That is my thinking, ed... Perhaps, nothing will ever happen other than the concern this can cause. I may choose to just stop all PSA testing, period, as it is counterproductive with what it does bring. I might roll with the idea that I was G6 with clean pathology and believe there are benign cells left behind somewhere.
To even PSA test again, or not is my big decision... that test will be huge in what it potentially could mean should I take it. I read a Hopkins piece from Walsh, or Cadeddu that said it made absolutely no difference if you chose therapy early or if there were symptoms. It went on to say early intervention very well could be more damaging than helpful with the side effects vs. potential success.
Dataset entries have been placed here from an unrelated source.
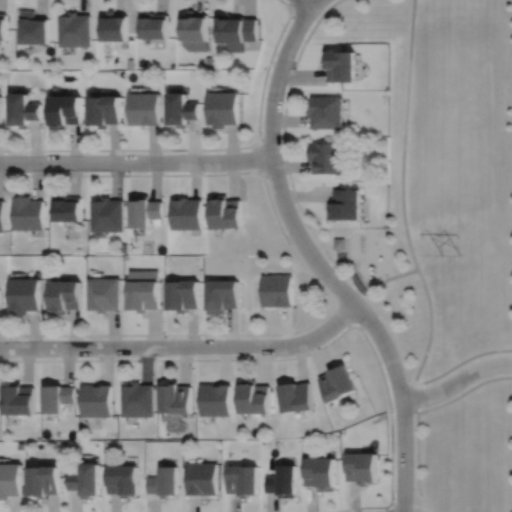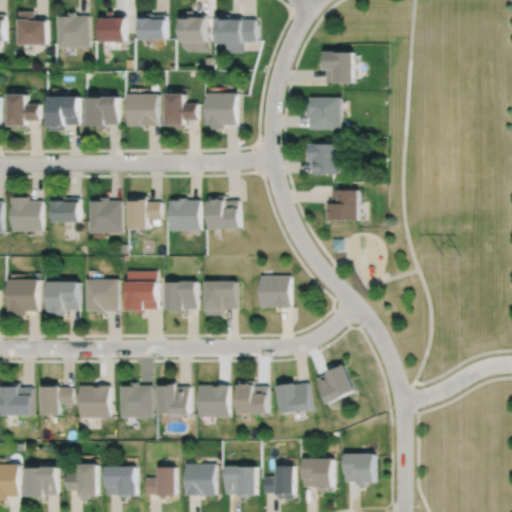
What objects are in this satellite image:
road: (314, 3)
road: (344, 3)
road: (305, 4)
road: (294, 6)
building: (3, 25)
building: (154, 25)
building: (114, 27)
building: (33, 28)
building: (153, 28)
building: (3, 29)
building: (113, 29)
building: (74, 30)
building: (32, 31)
building: (236, 31)
building: (73, 32)
building: (193, 32)
building: (195, 33)
building: (235, 33)
building: (340, 66)
building: (341, 68)
building: (144, 108)
building: (222, 108)
building: (23, 109)
building: (144, 109)
building: (182, 109)
building: (222, 109)
building: (0, 110)
building: (0, 110)
building: (22, 110)
building: (104, 110)
building: (64, 111)
building: (65, 111)
building: (104, 111)
building: (181, 111)
building: (326, 112)
building: (326, 112)
road: (203, 149)
road: (259, 154)
building: (327, 156)
building: (327, 157)
road: (136, 162)
building: (345, 203)
building: (345, 204)
building: (66, 207)
building: (67, 208)
building: (143, 210)
building: (144, 210)
building: (225, 211)
building: (225, 211)
building: (27, 212)
building: (186, 212)
building: (27, 213)
building: (106, 213)
building: (186, 213)
building: (107, 214)
building: (1, 215)
building: (2, 215)
park: (444, 236)
building: (339, 242)
power tower: (448, 254)
road: (339, 262)
road: (317, 264)
road: (402, 273)
road: (311, 276)
building: (142, 289)
building: (143, 289)
building: (276, 290)
building: (277, 290)
building: (102, 293)
building: (103, 293)
building: (23, 294)
building: (181, 294)
building: (221, 294)
building: (24, 295)
building: (63, 295)
building: (182, 295)
building: (221, 295)
building: (65, 296)
building: (0, 298)
road: (340, 317)
road: (430, 327)
road: (184, 347)
road: (303, 354)
road: (460, 362)
road: (456, 380)
building: (337, 382)
building: (337, 383)
road: (463, 391)
building: (296, 396)
building: (296, 396)
building: (55, 397)
building: (56, 397)
building: (253, 397)
building: (253, 397)
building: (174, 398)
building: (175, 398)
road: (414, 398)
building: (17, 399)
building: (18, 399)
building: (136, 399)
building: (137, 399)
building: (214, 399)
building: (214, 399)
building: (95, 400)
building: (95, 400)
building: (19, 446)
road: (417, 463)
building: (361, 467)
building: (361, 467)
building: (319, 472)
building: (320, 473)
building: (201, 478)
building: (10, 479)
building: (86, 479)
building: (122, 479)
building: (201, 479)
building: (242, 479)
building: (10, 480)
building: (43, 480)
building: (85, 480)
building: (122, 480)
building: (242, 480)
building: (42, 481)
building: (164, 481)
building: (282, 481)
building: (282, 481)
building: (163, 482)
road: (385, 509)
I'm not much of a numbers or percentage guy. I respect data but within any range are actual people and I will endeavor and choose to believe that favor is smiling on me and that I will walk healthily until old age takes me.
Purgatory said...
I am a big believer in Walsh's thinking about early intervention. Why risk potential damage (like I suffered greatly and still am suffering), to rush into a secondary treatment such as SRT, when they can't even guarantee you that any remaining cancer is even in the prostate bed? Like you said, why damage tissue for good, if its not going to prove anything.
If you ended up with a solid proven case of BCR somewhere down the line, then you have to be willing to consider all options.
That's one of my oncologists big pet peeves, is how men are too quick to pull the trigger on SRT, just because of small rises in their PSA.
David
I have not read this info from Walsh you guys refer to, got a link?
But when speaking of "early intervention very well could be more damaging than helpful with the side effects vs. potential success.", does this apply to surgery also, or only cautioning against jumping too quick to secondary treatment? Probably does for the less aggressive PCs, but what about
the higher G scores? Because, there are clearly no guarantees with the surgery either, though we have seen these recent encouraging studies showing excellent long term survival with G8-10s and RP. Although, survival does not = no BCR, so some of these may be going through lots of extra treatment or dealing with advanced disease. ( still, one of those studies with excellent long term survival only had 13% receiving salvage RT).
One thing I have found since my diagnoses: this disease is dominated by tough- nearly impossible- decisions that no one can make for you. Lots of "between a Rock and a hard place". Starting with the decision to have another PSA in the 1st place, knowing the decisions that might lead to. And it looks like the decisions don't go away once you have opted for a life changing procedure.